Gold is no longer your sole choice, however. Rings are being made of a range of metals, but which is right for your ring? Perhaps there’s no bad choice, but as you learn all about the metals available, some may seem like better choices than others.
Here is a brief look at some of the metals available for wedding rings and their characteristics:
Yellow Gold. It’s no surprise that yellow gold is still a truly popular wedding ring metal. It is the conventional choice, and it’s available in a large range of carats that each have different traits — including a slightly different appearance and various degrees of hardness. Hallmarks verify the carats, guaranteeing that you get what you’re paying for.
White Gold. Naturally, white gold is also a conventional choice for rings of all sorts. Since it’s less costly than yellow gold & available in reasonably-priced alloys, it’s accessible to a wider range of ring buyers than yellow gold. In several cases, white gold is plated onto a tougher metal to give it added strength and durability.
Platinum. Already a popular choice for wedding rings for a few years, platinum is rapidly rising in popularity.
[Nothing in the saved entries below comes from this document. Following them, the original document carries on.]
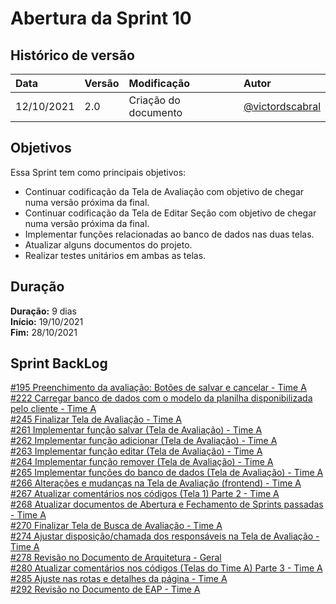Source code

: # Abertura da Sprint 10

## Histórico de versão

| **Data**   | **Versão** | **Modificação**      | **Autor**                                            |
| :--------- | :--------- | :------------------- | :--------------------------------------------------- |
| 12/10/2021 | 2.0        | Criação do documento | [@victordscabral](https://github.com/victordscabral) |

## Objetivos

Essa Sprint tem como principais objetivos:

- Continuar codificação da Tela de Avaliação com objetivo de chegar numa versão próxima da final.
- Continuar codificação da Tela de Editar Seção com objetivo de chegar numa versão próxima da final.
- Implementar funções relacionadas ao banco de dados nas duas telas.
- Atualizar alguns documentos do projeto.
- Realizar testes unitários em ambas as telas.

## Duração

**Duração:** 9 dias
<br>
**Início:** 19/10/2021
<br>
**Fim:** 28/10/2021

## Sprint BackLog

[#195 Preenchimento da avaliação: Botões de salvar e cancelar - Time A](https://github.com/fga-eps-mds/2021-1-hospitalar/issues/195)
<br>
[#222 Carregar banco de dados com o modelo da planilha disponibilizada pelo cliente - Time A](https://github.com/fga-eps-mds/2021-1-hospitalar/issues/222)
<br>
[#245 Finalizar Tela de Avaliação - Time A](https://github.com/fga-eps-mds/2021-1-hospitalar/issues/245)
<br>
[#261 Implementar função salvar (Tela de Avaliação) - Time A](https://github.com/fga-eps-mds/2021-1-hospitalar/issues/261)
<br>
[#262 Implementar função adicionar (Tela de Avaliação) - Time A](https://github.com/fga-eps-mds/2021-1-hospitalar/issues/262)
<br>
[#263 Implementar função editar (Tela de Avaliação) - Time A](https://github.com/fga-eps-mds/2021-1-hospitalar/issues/263)
<br>
[#264 Implementar função remover (Tela de Avaliação) - Time A](https://github.com/fga-eps-mds/2021-1-hospitalar/issues/264)
<br>
[#265 Implementar funções do banco de dados (Tela de Avaliação) - Time A](https://github.com/fga-eps-mds/2021-1-hospitalar/issues/265)
<br>
[#266 Alterações e mudanças na Tela de Avaliação (frontend) - Time A](https://github.com/fga-eps-mds/2021-1-hospitalar/issues/266)
<br>
[#267 Atualizar comentários nos códigos (Tela 1) Parte 2 - Time A](https://github.com/fga-eps-mds/2021-1-hospitalar/issues/267)
<br>
[#268 Atualizar documentos de Abertura e Fechamento de Sprints passadas - Time A](https://github.com/fga-eps-mds/2021-1-hospitalar/issues/268)
<br>
[#270 Finalizar Tela de Busca de Avaliação - Time A](https://github.com/fga-eps-mds/2021-1-hospitalar/issues/270)
<br>
[#274 Ajustar disposição/chamada dos responsáveis na Tela de Avaliação - Time A](https://github.com/fga-eps-mds/2021-1-hospitalar/issues/274)
<br>
[#278 Revisão no Documento de Arquitetura - Geral](https://github.com/fga-eps-mds/2021-1-hospitalar/issues/278)
<br>
[#280 Atualizar comentários nos códigos (Telas do Time A) Parte 3 - Time A](https://github.com/fga-eps-mds/2021-1-hospitalar/issues/280)
<br>
[#285 Ajuste nas rotas e detalhes da página - Time A](https://github.com/fga-eps-mds/2021-1-hospitalar/issues/285)
<br>
[#292 Revisão no Documento de EAP - Time A](https://github.com/fga-eps-mds/2021-1-hospitalar/issues/292)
It’s very hard, somewhat rare and has an appearance unlike any other metal. It’s definitely not an inexpensive metal, but it is obviously opulent look and durability make it excellent for rings intended to last a lifetime.
Palladium. A relatively new option, palladium is much more durable than white gold though less hard-wearing than platinum. Since it doesn’t need plating onto another metal, it’s taking over some of white gold’s popularity. And since it is a hard metal, it’s taking some of platinum’s popularity as well.
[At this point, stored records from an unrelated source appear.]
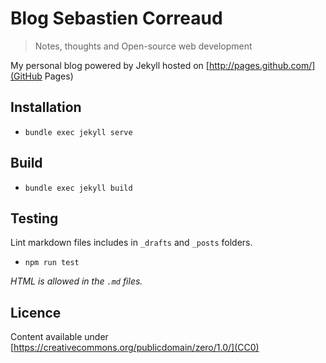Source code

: # Blog Sebastien Correaud

> Notes, thoughts and Open-source web development

My personal blog powered by Jekyll hosted on [http://pages.github.com/](GitHub Pages)

## Installation

- `bundle exec jekyll serve`

## Build

- `bundle exec jekyll build`

## Testing

Lint markdown files includes in `_drafts` and `_posts` folders.

- `npm run test`

_HTML is allowed in the `.md` files._

## Licence

Content available under [https://creativecommons.org/publicdomain/zero/1.0/](CC0)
Silver. Silver is another traditional choice for jewellery, but it has declined in popularity in recent years because it’s now considered to be too soft to last a lifetime. Still, many families have handed silver wedding rings down thru the generations, so its decline in popularity may not be totally justified. More common and cheaper that other white metals, you cannot disagree with the value of silver.
Titanium. Lightweight and more resistant to scratches than pretty much any other metal, titanium is also prized for its unique appearance. It’s a bit more grey than other white metals, making a titanium wedding ring stand out from other rings.
As well as these popular metals, wedding rings are also made of many other metallic elements and compounds. For example, tungsten carbide is one of the toughest metals available for rings and has an electrifying dark appearance unlike any other metal. Zirconium & black zirconium are also gaining popularity because zirconium looks and performs like titanium but is available at a lower price.
When having a wedding ring made just for your spouse, you’ll have to choose which metal is right. Luckily , you can’t fail. All of the metals on this list — and some others — make great wedding rings which will become conversation pieces for years to come.